PENDLETON — The German American Partnership Program (GAPP) is the largest bilateral student exchange program between Germany and the United States, and on Thursday, Aug. 3, the local program coordinator reported to the South Madison Community School Corp. board of trustees on a recent trip to Germany by Pendleton Heights students.
Amy Claxton, a German teacher at Pendleton Heights middle and high schools and GAPP coordinator for the exchange between Pendleton and Munsingen, Germany, showed a video of the sights and sounds students experienced while overseas. She discussed what she said were many benefits of the program, which has been in place for more than a decade.
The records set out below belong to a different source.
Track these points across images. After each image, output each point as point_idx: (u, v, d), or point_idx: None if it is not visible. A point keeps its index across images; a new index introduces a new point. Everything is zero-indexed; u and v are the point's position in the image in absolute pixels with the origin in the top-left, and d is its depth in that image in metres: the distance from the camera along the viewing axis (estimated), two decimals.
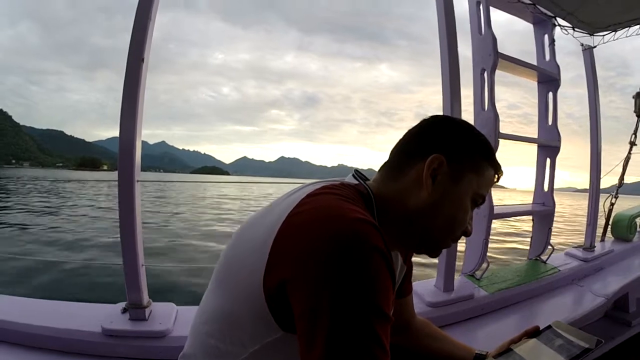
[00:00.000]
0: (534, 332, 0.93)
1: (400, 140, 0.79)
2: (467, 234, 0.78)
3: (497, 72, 1.96)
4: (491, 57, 1.93)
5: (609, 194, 3.07)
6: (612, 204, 3.07)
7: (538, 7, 2.17)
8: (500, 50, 1.94)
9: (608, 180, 3.05)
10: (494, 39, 1.93)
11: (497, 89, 1.96)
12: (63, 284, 4.81)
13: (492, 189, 0.84)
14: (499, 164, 0.78)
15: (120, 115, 1.31)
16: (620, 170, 3.14)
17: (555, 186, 2.42)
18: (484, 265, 2.01)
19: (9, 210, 13.03)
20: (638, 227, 3.17)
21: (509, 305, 1.93)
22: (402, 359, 1.01)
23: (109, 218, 11.78)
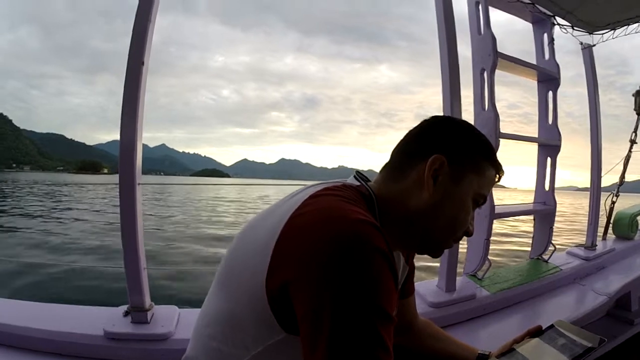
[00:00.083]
0: (537, 332, 0.93)
1: (401, 141, 0.79)
2: (468, 234, 0.78)
3: (497, 71, 1.96)
4: (491, 57, 1.93)
5: (610, 193, 3.07)
6: (613, 203, 3.06)
7: (537, 6, 2.17)
8: (499, 49, 1.94)
9: (609, 178, 3.05)
10: (494, 39, 1.92)
11: (497, 89, 1.96)
12: (48, 286, 4.84)
13: (493, 188, 0.84)
14: (499, 164, 0.78)
15: (120, 119, 1.31)
16: (621, 168, 3.14)
17: (556, 185, 2.42)
18: (486, 265, 2.01)
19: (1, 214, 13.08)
20: (639, 225, 3.17)
21: (511, 305, 1.93)
22: None
23: (98, 221, 11.86)
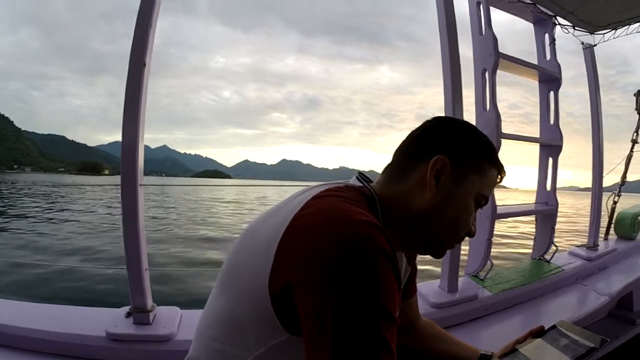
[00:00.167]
0: (539, 332, 0.93)
1: (403, 142, 0.79)
2: (470, 234, 0.78)
3: (498, 72, 1.96)
4: (492, 57, 1.93)
5: (611, 193, 3.07)
6: (614, 203, 3.06)
7: (538, 6, 2.17)
8: (500, 50, 1.94)
9: (610, 178, 3.04)
10: (495, 39, 1.93)
11: (498, 89, 1.96)
12: (48, 286, 4.85)
13: (495, 189, 0.84)
14: (501, 165, 0.78)
15: (122, 120, 1.31)
16: (623, 168, 3.13)
17: (558, 185, 2.41)
18: (488, 265, 2.01)
19: None
20: None
21: (513, 306, 1.93)
22: None
23: (85, 222, 11.85)
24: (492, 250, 2.01)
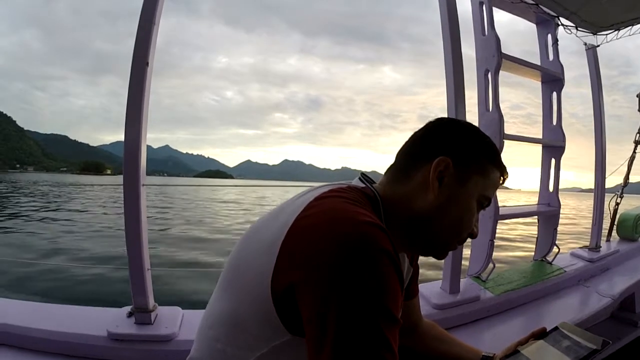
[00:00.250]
0: (541, 334, 0.93)
1: (406, 143, 0.79)
2: (473, 236, 0.78)
3: (501, 72, 1.96)
4: (495, 58, 1.93)
5: (614, 194, 3.06)
6: (617, 204, 3.05)
7: (541, 7, 2.17)
8: (503, 50, 1.94)
9: (613, 179, 3.04)
10: (498, 40, 1.92)
11: (501, 90, 1.96)
12: (49, 286, 4.86)
13: (497, 190, 0.84)
14: (504, 166, 0.78)
15: (125, 120, 1.31)
16: (625, 169, 3.13)
17: (560, 186, 2.41)
18: (490, 266, 2.00)
19: None
20: None
21: (515, 307, 1.93)
22: None
23: (78, 221, 11.89)
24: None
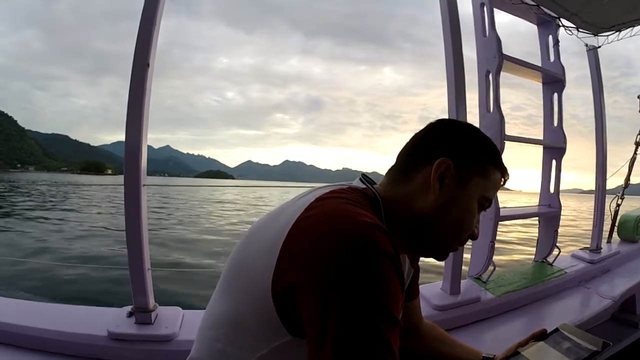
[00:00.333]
0: (542, 335, 0.93)
1: (407, 144, 0.79)
2: (474, 237, 0.78)
3: (502, 73, 1.96)
4: (496, 59, 1.92)
5: (615, 195, 3.06)
6: (618, 205, 3.05)
7: (542, 8, 2.17)
8: (504, 51, 1.94)
9: (614, 181, 3.03)
10: (499, 41, 1.92)
11: (502, 91, 1.96)
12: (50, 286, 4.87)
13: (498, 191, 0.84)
14: (505, 167, 0.78)
15: (126, 120, 1.31)
16: (626, 170, 3.12)
17: (561, 188, 2.41)
18: (490, 268, 2.00)
19: None
20: None
21: (516, 308, 1.92)
22: None
23: (69, 220, 11.89)
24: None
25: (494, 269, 2.02)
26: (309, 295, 0.55)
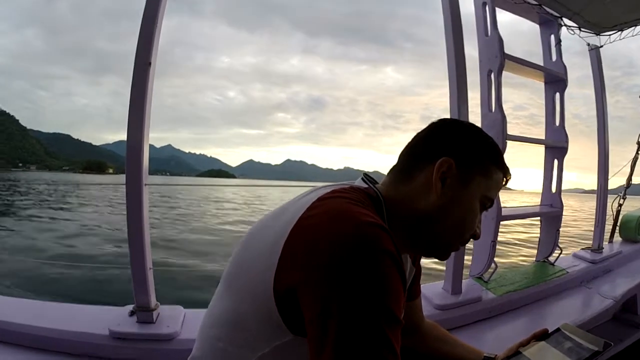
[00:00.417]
0: (543, 335, 0.93)
1: (409, 144, 0.79)
2: (475, 237, 0.78)
3: (504, 73, 1.96)
4: (498, 59, 1.92)
5: (617, 195, 3.05)
6: (620, 205, 3.04)
7: (544, 7, 2.17)
8: (506, 51, 1.94)
9: (616, 181, 3.03)
10: (501, 40, 1.92)
11: (504, 90, 1.96)
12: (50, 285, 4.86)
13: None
14: (507, 167, 0.78)
15: (127, 119, 1.31)
16: (628, 170, 3.12)
17: (563, 187, 2.40)
18: (492, 267, 2.00)
19: None
20: None
21: (517, 308, 1.92)
22: None
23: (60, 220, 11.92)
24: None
25: (496, 268, 2.01)
26: (310, 294, 0.55)
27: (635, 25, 2.28)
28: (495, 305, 1.83)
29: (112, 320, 1.35)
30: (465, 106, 1.76)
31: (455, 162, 0.72)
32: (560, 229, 2.40)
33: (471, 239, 0.78)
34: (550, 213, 2.39)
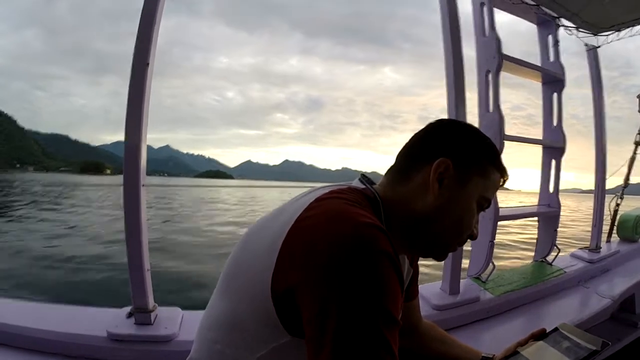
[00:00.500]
0: (541, 335, 0.93)
1: (407, 144, 0.79)
2: (473, 237, 0.78)
3: (502, 73, 1.96)
4: (495, 59, 1.92)
5: (614, 195, 3.06)
6: (617, 205, 3.05)
7: (542, 8, 2.17)
8: (503, 51, 1.94)
9: (613, 180, 3.03)
10: (498, 41, 1.92)
11: (501, 91, 1.96)
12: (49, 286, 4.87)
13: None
14: (504, 168, 0.78)
15: (125, 120, 1.31)
16: (626, 170, 3.13)
17: (561, 187, 2.41)
18: (490, 267, 2.00)
19: None
20: None
21: (515, 308, 1.92)
22: None
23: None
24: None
25: (494, 268, 2.02)
26: (308, 295, 0.55)
27: (633, 26, 2.29)
28: (493, 306, 1.83)
29: (109, 322, 1.34)
30: (463, 106, 1.76)
31: (453, 162, 0.72)
32: (558, 230, 2.40)
33: (469, 239, 0.78)
34: (547, 213, 2.39)
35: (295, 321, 0.58)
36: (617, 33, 2.38)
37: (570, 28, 2.31)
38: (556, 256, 2.41)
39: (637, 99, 3.05)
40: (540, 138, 2.42)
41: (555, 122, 2.39)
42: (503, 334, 1.70)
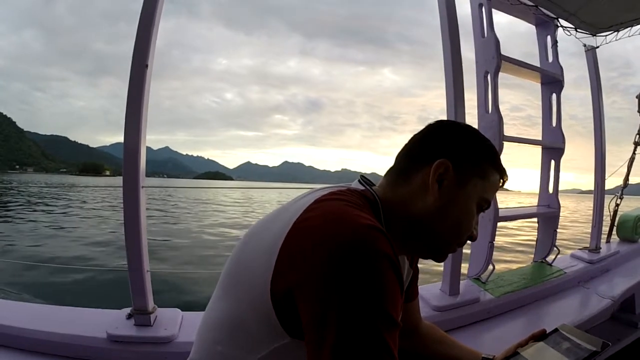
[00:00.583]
0: (541, 335, 0.93)
1: (406, 145, 0.79)
2: (472, 238, 0.78)
3: (500, 74, 1.96)
4: (494, 60, 1.93)
5: (614, 195, 3.06)
6: (617, 205, 3.05)
7: (540, 8, 2.17)
8: (502, 52, 1.94)
9: (613, 181, 3.03)
10: (497, 42, 1.92)
11: (500, 91, 1.96)
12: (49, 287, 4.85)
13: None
14: (504, 169, 0.78)
15: (124, 121, 1.31)
16: (625, 170, 3.13)
17: (560, 188, 2.41)
18: (490, 268, 2.00)
19: None
20: None
21: (515, 309, 1.92)
22: None
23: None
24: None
25: (493, 269, 2.01)
26: (307, 297, 0.55)
27: (632, 26, 2.29)
28: (493, 306, 1.83)
29: (109, 323, 1.34)
30: (462, 107, 1.76)
31: (452, 163, 0.72)
32: (557, 230, 2.40)
33: (468, 241, 0.78)
34: (547, 214, 2.39)
35: (295, 323, 0.58)
36: (615, 33, 2.39)
37: (568, 28, 2.31)
38: (556, 257, 2.41)
39: (637, 99, 3.05)
40: (540, 139, 2.42)
41: (554, 123, 2.39)
42: (503, 334, 1.69)
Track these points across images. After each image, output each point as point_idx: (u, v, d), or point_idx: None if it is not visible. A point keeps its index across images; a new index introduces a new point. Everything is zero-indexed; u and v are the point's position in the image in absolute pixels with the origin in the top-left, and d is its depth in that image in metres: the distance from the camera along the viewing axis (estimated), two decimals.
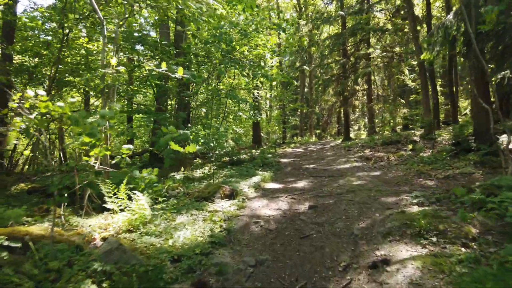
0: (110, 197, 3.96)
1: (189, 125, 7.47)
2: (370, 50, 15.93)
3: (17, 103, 2.66)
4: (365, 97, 19.83)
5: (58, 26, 8.36)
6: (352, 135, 19.39)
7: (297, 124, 25.18)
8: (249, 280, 2.90)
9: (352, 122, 24.83)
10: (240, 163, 9.81)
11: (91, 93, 10.35)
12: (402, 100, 17.05)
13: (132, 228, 3.73)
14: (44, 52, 9.04)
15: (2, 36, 8.35)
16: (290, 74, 18.82)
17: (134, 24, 9.35)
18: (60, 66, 9.02)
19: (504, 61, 5.78)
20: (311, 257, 3.29)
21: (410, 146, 9.57)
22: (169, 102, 10.97)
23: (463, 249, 2.85)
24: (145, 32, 9.54)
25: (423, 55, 6.81)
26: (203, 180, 7.08)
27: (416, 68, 14.13)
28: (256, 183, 6.62)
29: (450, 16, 5.98)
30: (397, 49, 15.98)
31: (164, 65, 5.38)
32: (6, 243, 2.51)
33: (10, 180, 6.90)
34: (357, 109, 24.35)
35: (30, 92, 2.39)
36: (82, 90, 11.22)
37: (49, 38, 9.27)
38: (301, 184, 6.86)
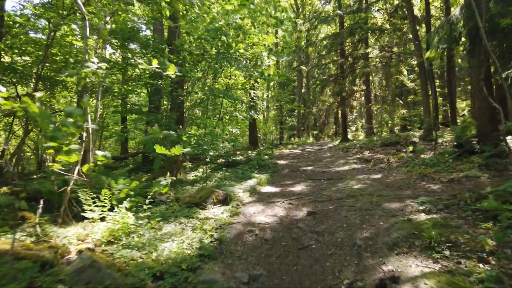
0: (90, 205, 3.61)
1: (180, 126, 7.11)
2: (369, 49, 15.70)
3: None
4: (363, 98, 19.60)
5: (46, 21, 7.99)
6: (349, 136, 19.14)
7: (294, 125, 24.91)
8: None
9: (349, 123, 24.58)
10: (236, 165, 9.50)
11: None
12: (400, 101, 16.85)
13: (113, 239, 3.39)
14: (32, 50, 8.66)
15: None
16: (288, 74, 18.51)
17: (128, 23, 9.01)
18: (48, 64, 8.66)
19: (511, 59, 5.52)
20: (310, 272, 2.97)
21: (411, 148, 9.30)
22: (164, 102, 10.62)
23: (481, 265, 2.55)
24: (138, 29, 9.17)
25: (427, 53, 6.53)
26: (196, 184, 6.75)
27: (416, 68, 13.91)
28: (251, 187, 6.29)
29: (456, 12, 5.70)
30: (395, 49, 15.76)
31: (155, 62, 5.04)
32: None
33: None
34: (354, 110, 24.14)
35: None
36: (73, 90, 10.84)
37: (39, 36, 8.90)
38: (298, 187, 6.55)
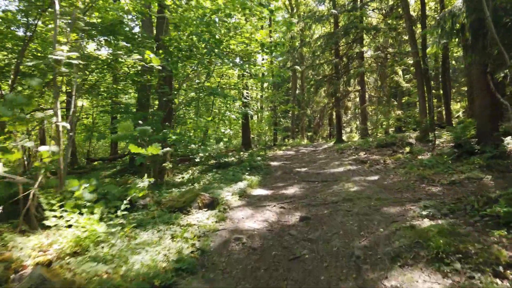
0: (55, 210, 3.18)
1: (167, 123, 6.69)
2: (364, 48, 15.48)
3: None
4: (358, 99, 19.39)
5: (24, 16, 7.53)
6: (344, 137, 18.88)
7: (288, 126, 24.59)
8: None
9: (344, 124, 24.36)
10: (227, 166, 9.11)
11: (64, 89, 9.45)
12: (395, 102, 16.67)
13: (79, 250, 2.98)
14: (10, 45, 8.18)
15: None
16: (281, 73, 18.20)
17: (111, 14, 8.55)
18: (28, 59, 8.18)
19: None
20: None
21: (407, 149, 9.03)
22: (155, 102, 10.18)
23: (498, 281, 2.21)
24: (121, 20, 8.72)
25: (429, 49, 6.25)
26: (183, 186, 6.34)
27: (412, 68, 13.71)
28: (241, 190, 5.92)
29: (458, 3, 5.41)
30: (390, 49, 15.58)
31: (135, 55, 4.63)
32: None
33: None
34: (349, 111, 23.95)
35: None
36: (42, 83, 10.30)
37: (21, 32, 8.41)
38: (291, 190, 6.19)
“The partner schools provide individuals, and the communities to learn about each other,” she said. “This time, when we went over there, we visited their emergency services compound. It’s not just the schools, but it’s really a community partnership.”
Claxton and her husband, Paul, a 20-year school district employee, led the trip with 26 students for two weeks in June. She said a group from Musingen will come to Pendleton in about two months.
“They’ll be here this fall, Oct. 17 through Nov. 2,” she said. “We’ll be showing them around and showing them all about Pendleton.”
In the GAPP program, students stay with host families, lowering the costs of the trip. The program, in existence since the 1970s, also takes advantage of grant money from the U.S. State Department as well as the German Foreign Ministry.
The Pendleton Heights students spent part of the trip learning the differences between German and American schools, including the fact that to go to college, one must pass a graduation exam. Student get one chance and, if they fail that exam, they likely will enter an apprenticeship program and learn a trade.
“Their campus almost runs like a college campus,” Paul Claxton said. “They have a class in the morning, maybe an intensive math class, then they have an hour break.”
The group of students on this trip was larger than in years past. Amy Claxton said only 15 students were on the last trip to Germany in 2015.
“Everything went really smoothly this year,” she said. “I thought with 26 kids we were getting overly ambitious. Getting through with 26 kids and luggage can be difficult, but the kids were really good, especially at the end when we had some really tight connections to make.”
During the trip, the students dined at a beer garden, went on a bike tour and saw many local sights, including churches, the BMW museum, a castle and Dachau concentration camp.
“I’ll never visit a concentration camp without a tour guide again,” Amy Claxton said. “I learned so much, and I think he was just perfect and so knowledgeable.”
Chloe Griffin was one of the local high schoolers on this trip, and she said it was a valuable experience.
“I loved being able to see the different culture and being able to see that we may do things differently in America,” Griffin said. “It was just amazing for me to have that experience.”
School trustee Amy McGinnis said she was happy her daughter, Marleau, was able to enjoy the trip but also was confident in the leadership of the Claxtons for the program.
“I would not have rather sent them with anyone else,” McGinnis said. “I had no worries and felt very lucky.”
In other board business:
• SMCSC approved 17 non-resident students for the 2017-18 school year. Nine are students who have moved out of the district but want to continue their education with SMCSC, while eight are new to the district. Assistant Superintendent Sandra Hudson announced that ninth grade is now closed to transfer students.